For those with a connection to or love for animals, a job within the animal control field can be a perfect opportunity for employment. There are plenty of different jobs within this field that encompass many different areas of animal control. Some of the jobs within this field include animal control officers and attendants, investigators for animal cruelty, dog wardens and catchers, canine service trainers and humane officers.
While not necessarily high-paying positions, there can still be great joy found within these jobs. Saving an abused animal from further harm can be a very rewarding experience.
Animal control workers complete a variety of different tasks depending upon the area of employment. In the most basic description, they help control abandoned and unattended animals, investigate the mistreatment or abuse of pets, determine if an animal is dangerous or help to remove a dangerous animal. However, there are a multitude of tasks required for this career, depending on experience and the employer.
If there is suspected animal abuse, interviewing witnesses, investigating the crime scenes, collecting evidence and writing follow-up reports may be required.
The ability to use nets, nooses and possibly tranquilizer darts to subdue unruly animals is a necessary job requirement. Many times people call animal control because of stray or uncontrollable animals. Being able to quickly and safely remove them before they hurt themselves or people in the surrounding area will be part of the job.
People often call animal control because an injured animal has wandered onto their property. A worker in the animal control field will have to be able to determine the extent of injuries by examining the animal, as well as determine medical treatment.
Learning how to safely remove captured animals from the service vehicles used to transport the animals to the shelter is an important aspect of the job. Remember, the animal is scared and confused and has now been transported to a different location. Some of these animals may be injured or dangerous. It is a job requirement to be able to handle these animals in this type of situation and be able to place them in the cages at the shelter or animal hospital.
One of the most difficult and heart-breaking aspects of the job is euthanizing unclaimed or gravely injured animals. Administering the final shots that will take the animal’s life can be heart-wrenching and upsetting to say the least; however, it comes with the job. Most animal control agencies do not have the funds or capacity to house animals that no one comes to claim or are so injured that they require costly medicines or operations in order to survive.

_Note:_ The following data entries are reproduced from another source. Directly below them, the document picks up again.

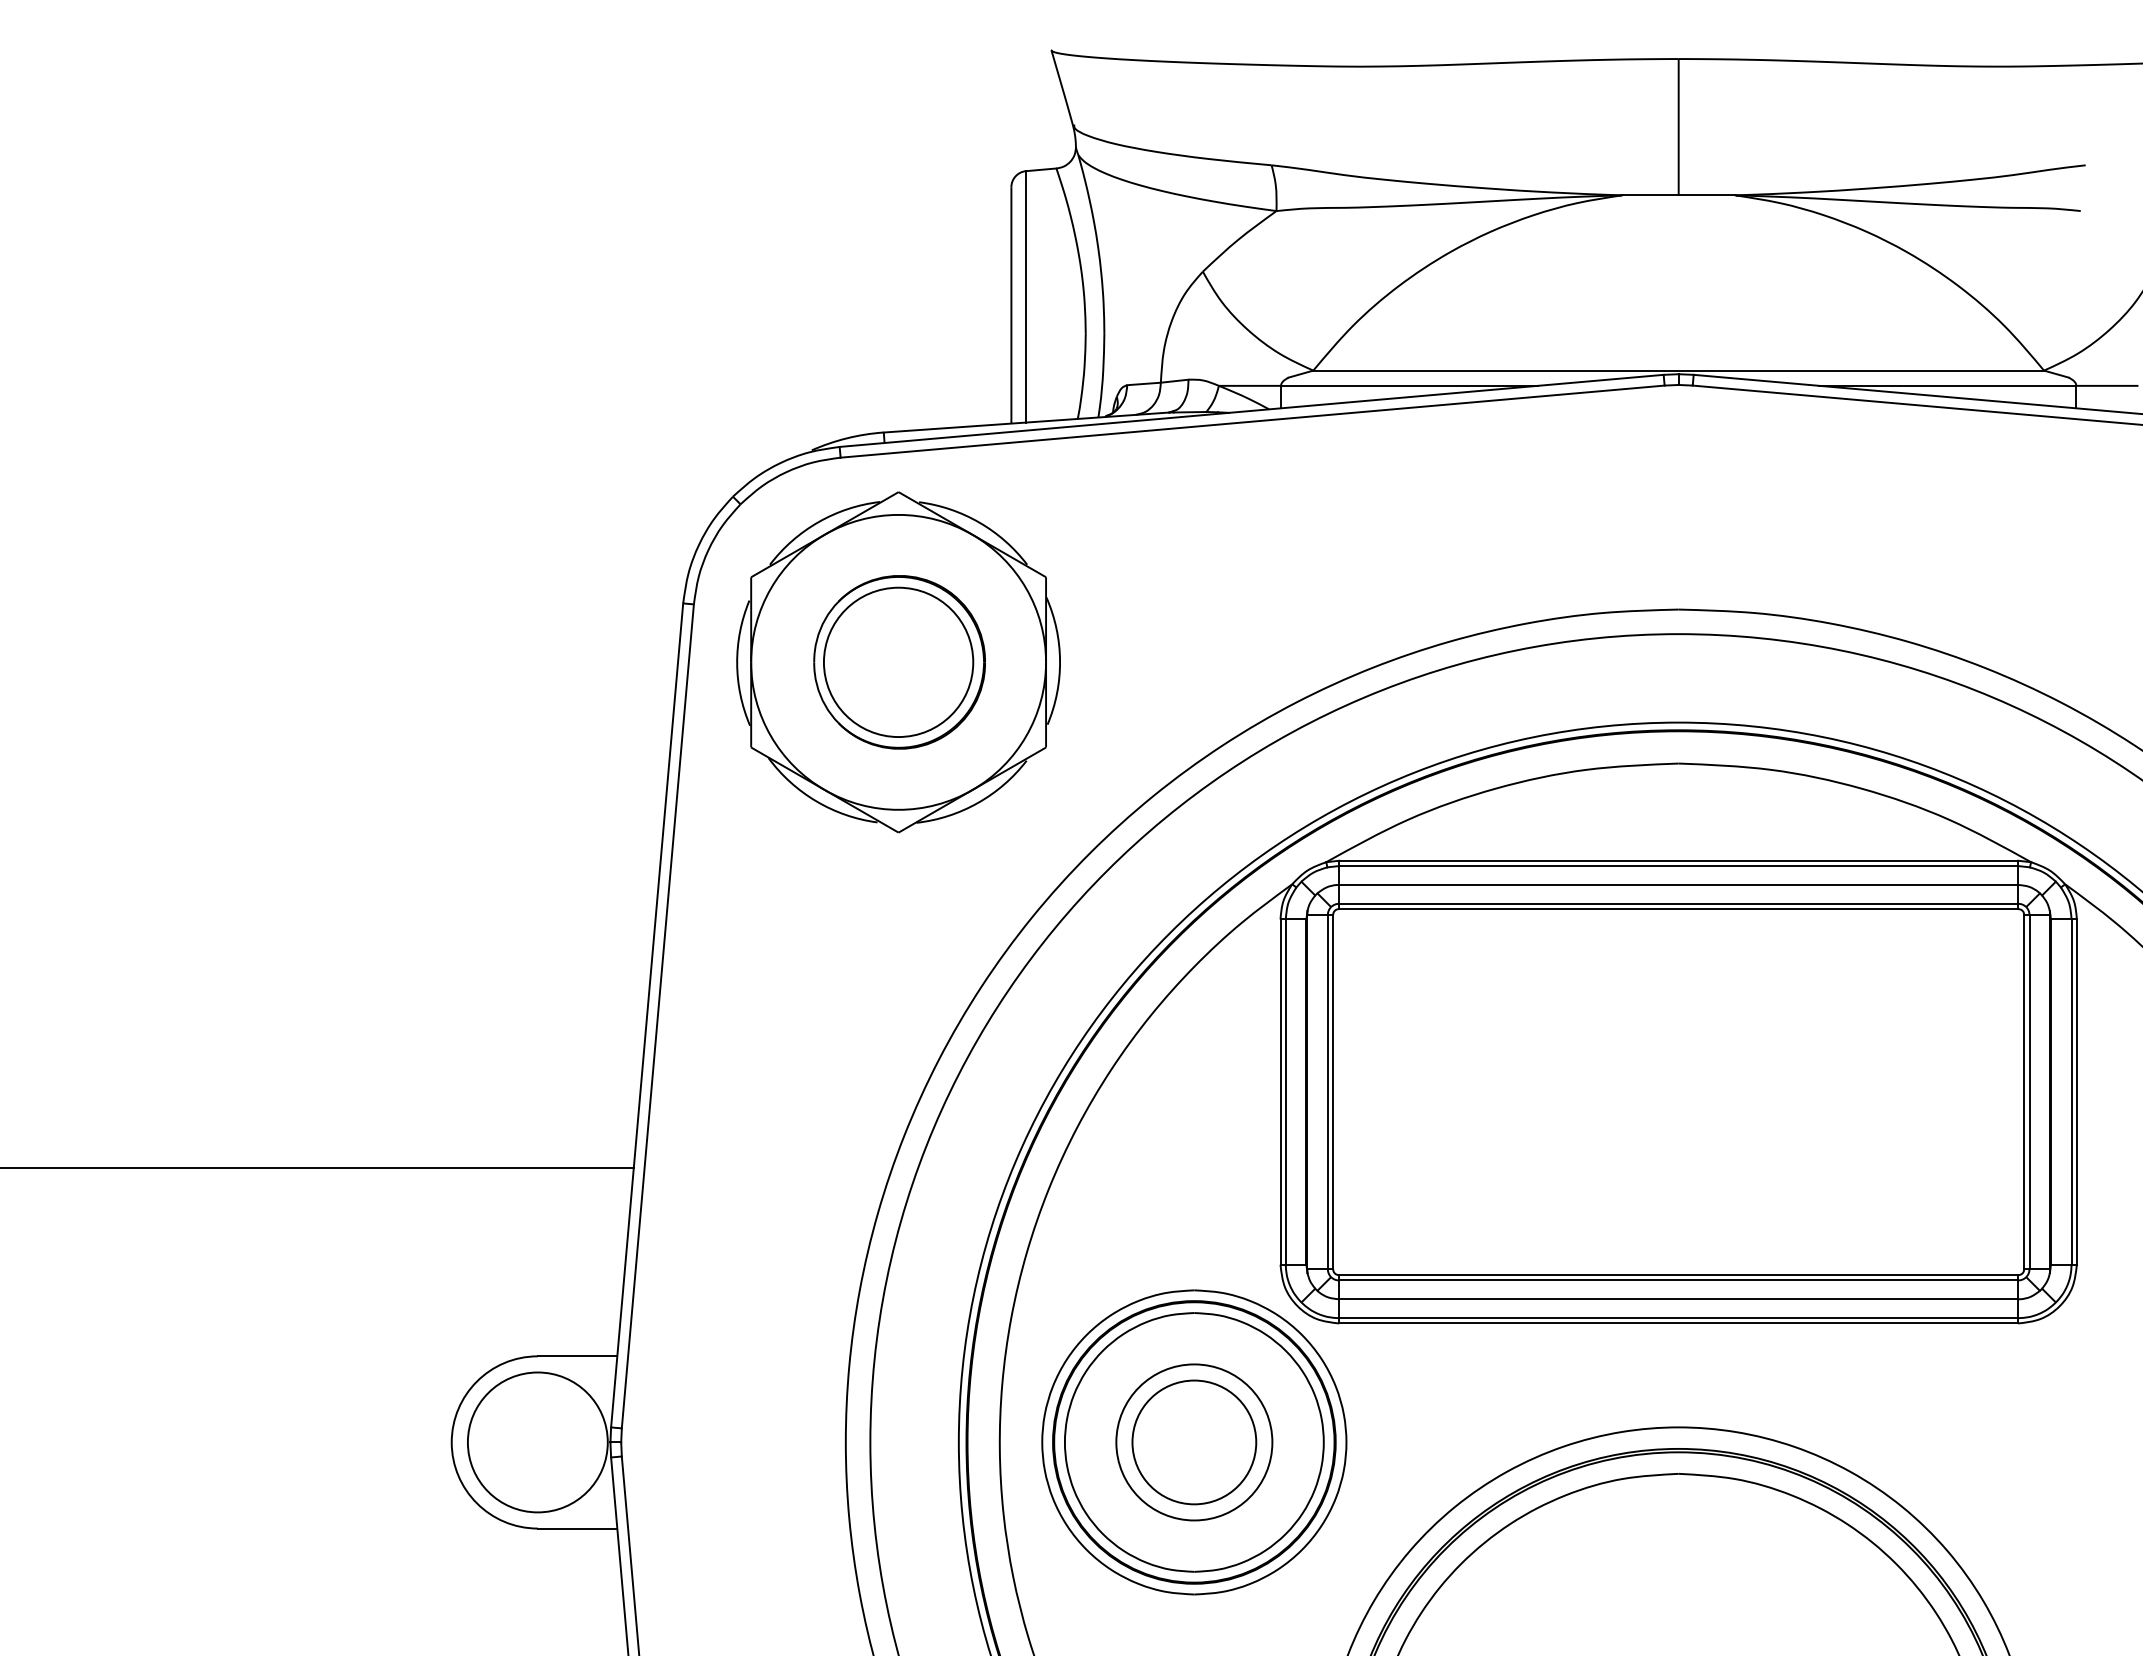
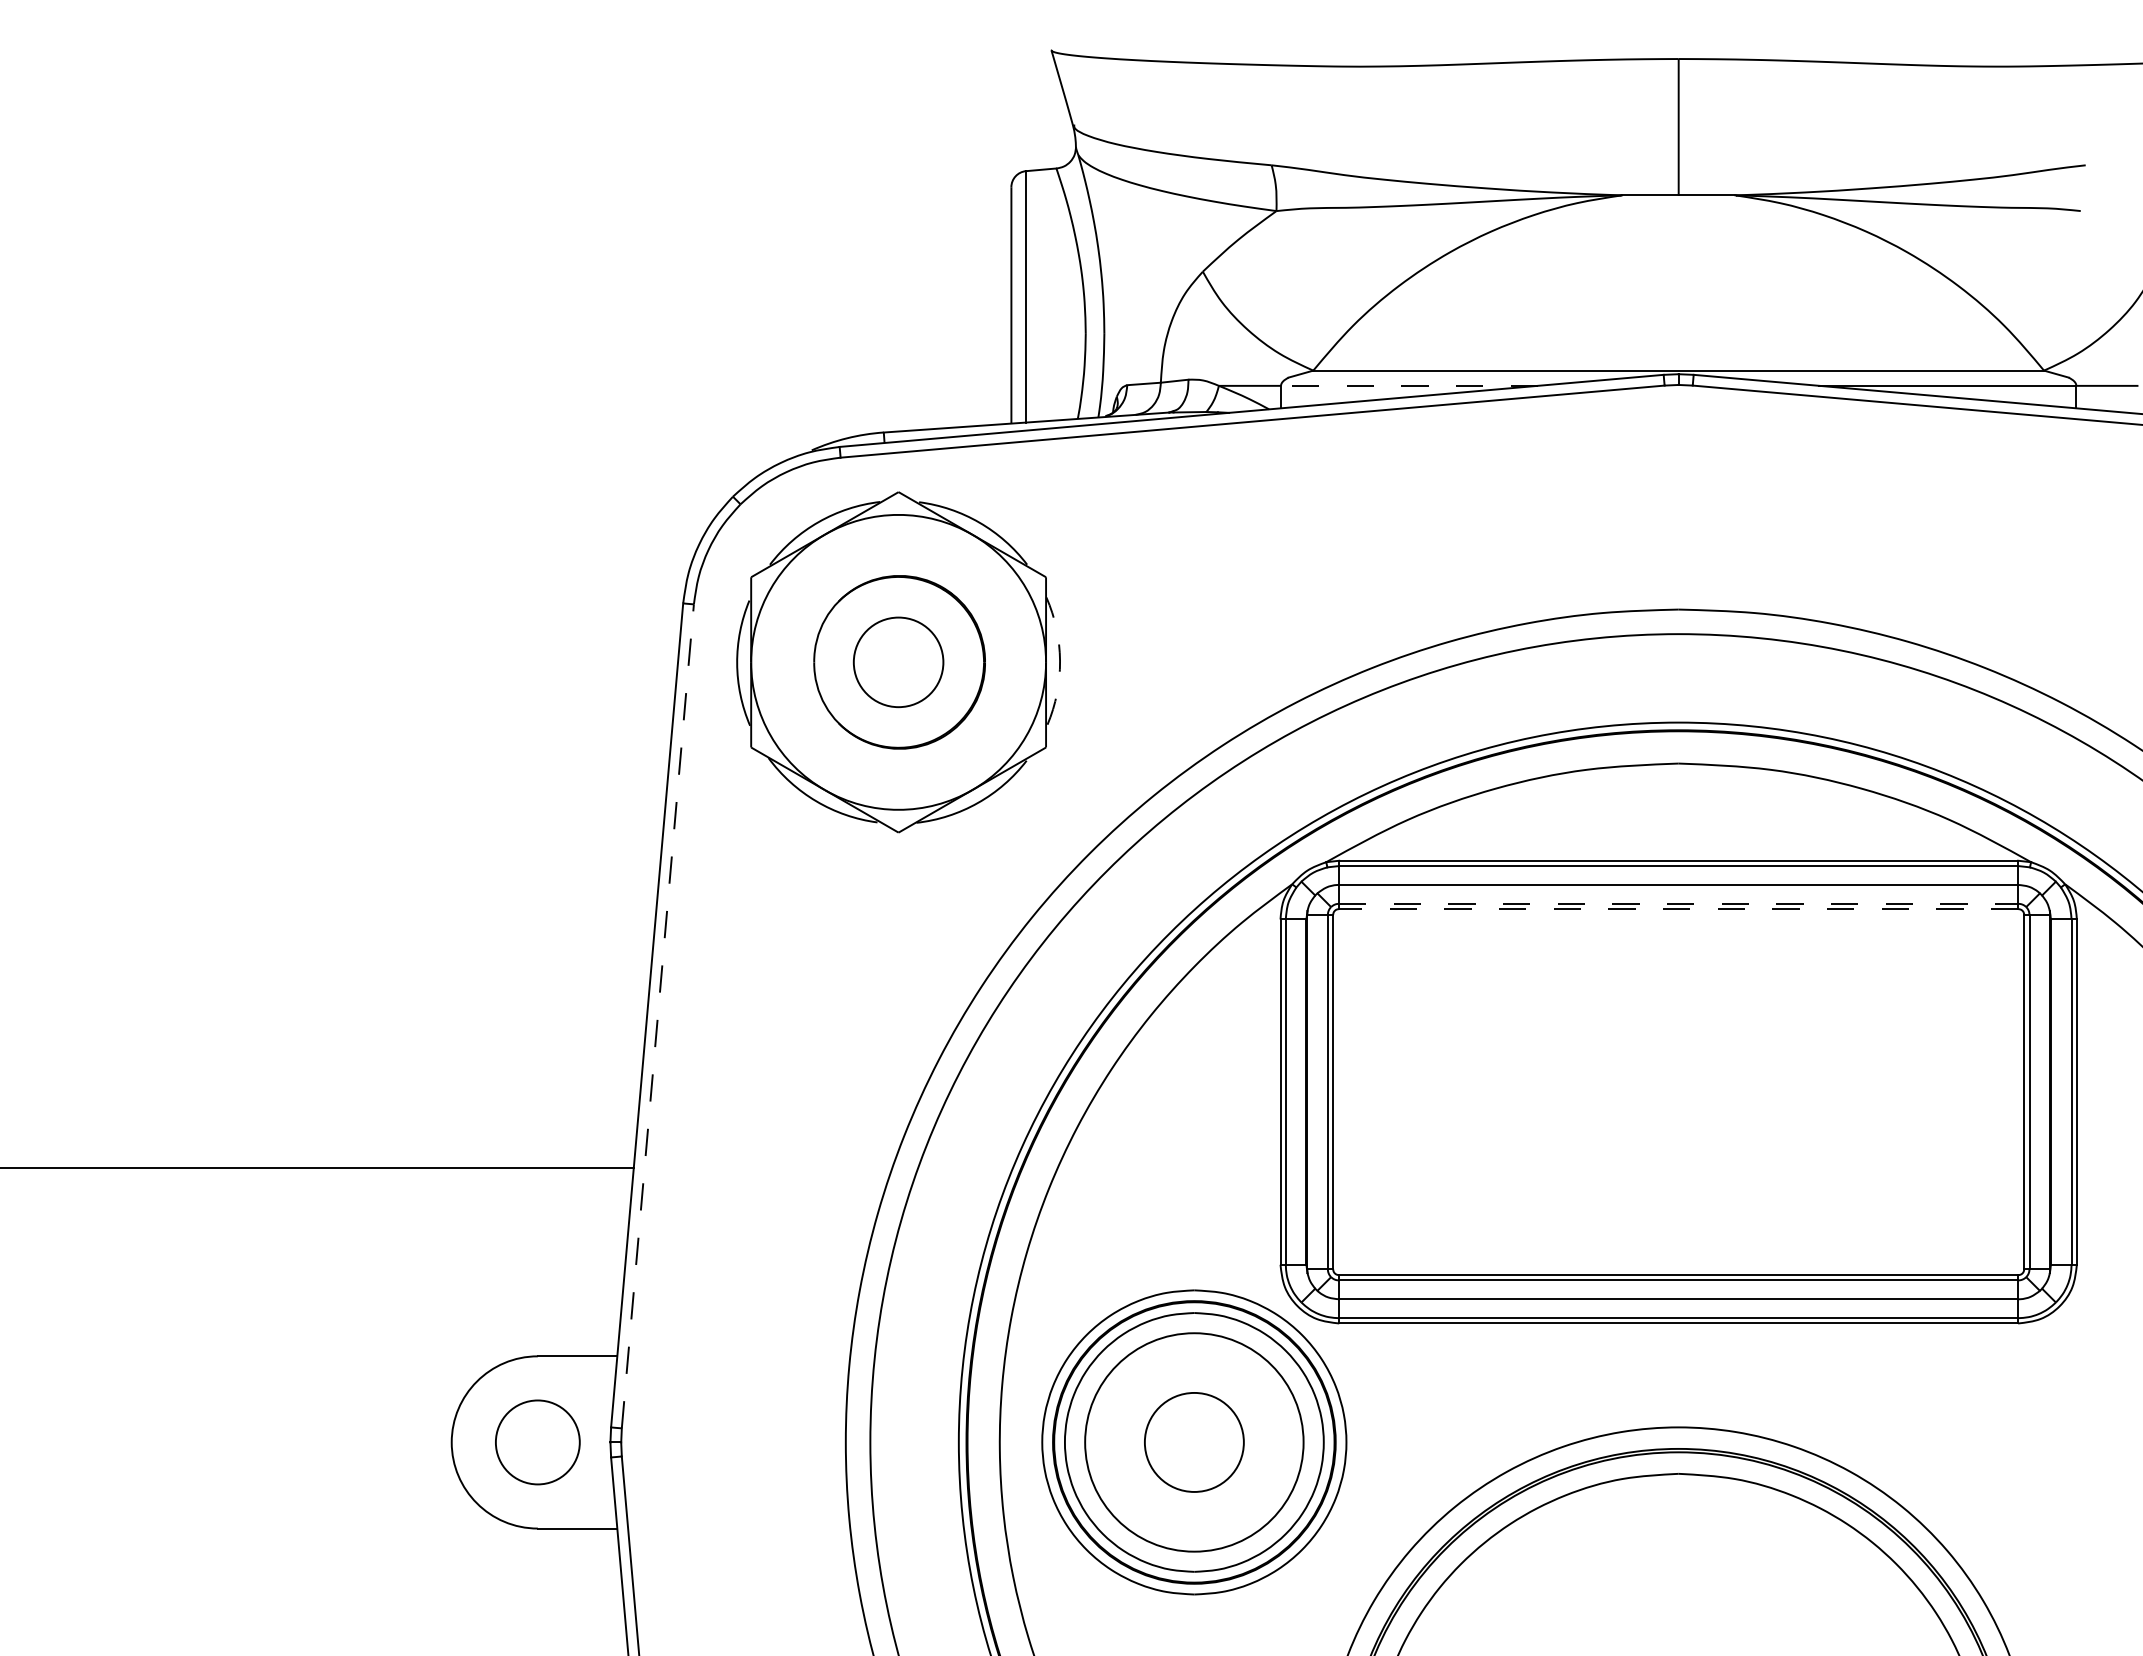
line at (1409, 385): solid -> dashed
arc at (1060, 661): solid -> dashed
circle at (898, 662) diameter: 149 px -> 90 px
line at (1678, 903): solid -> dashed
line at (1678, 909): solid -> dashed
line at (657, 1016): solid -> dashed
circle at (537, 1442) diameter: 140 px -> 84 px
circle at (1194, 1442) diameter: 124 px -> 99 px
circle at (1194, 1442) diameter: 156 px -> 218 px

A perk of this job is being able to supply personal care to the animals. This includes feeding, watering and giving the animals some one-on-one attention.
Again, depending upon the needs of the agency there may be other requirements placed on the workers.
Previous work-related skills or experience may be helpful in this job field, but usually are not needed. Above all, one must have empathy towards animals in order to be successful in this field. A high school diploma is usually required and some positions within the field require additional training or a bachelor’s degree. Employees in the animal control field can require a few months to a year of training.
Aside from any schooling or training required, an employee in this field must also have certain qualities in order to be successful. Good listening skills are a must as sometimes an animal being referred to the worker is dangerous. Being able to listen and focus on the conversations related to tasks assigned is an integral part of the job. Being compassionate is also a needed characteristic as well. On many occasions animal control workers deal with people's pets and not just stray animals. Sometimes a worker will need to remove a family pet from the home, and thus have to have conversations with the owners. Good speaking skills will come into play often in this job field. Workers must be able to hold conversations on the phone as well as in person.
Many animal control agencies offer internships or job-shadowing opportunities for people interested in the field. Gaining some hours of experience may be helpful, and is sometimes required, before seeking employment.
The workplace of an animal control employee will vary. Sometimes the workplace will basically be a service truck used to transport animals to shelters and hospitals. Other times the workplace may be within an office, in which the worker will write reports or field calls to and from law enforcement officers or the public about the possibility of injured, abused or dangerous animals. Depending on the area of the country, the workplace may actually be within wide open national parks where the worker will travel the perimeter as well as areas inside the park to insure that there are no unsafe situations involving animals.
Depending on what a worker is trained and certified for and where they are assigned, they may be alone for quite a large part of the day, or surrounded by different animals, or in an area where they are working closely with other people. This can vary from day to day as well as differ throughout the same day.
Sometimes the workplace will not be connected to the agency in any way. For example, in cases of abuse and neglect, a worker may be required to appear in court as well as help prepare evidence for the prosecution of those who mistreat animals. In this example, the courtroom would be the workplace for the animal control employee.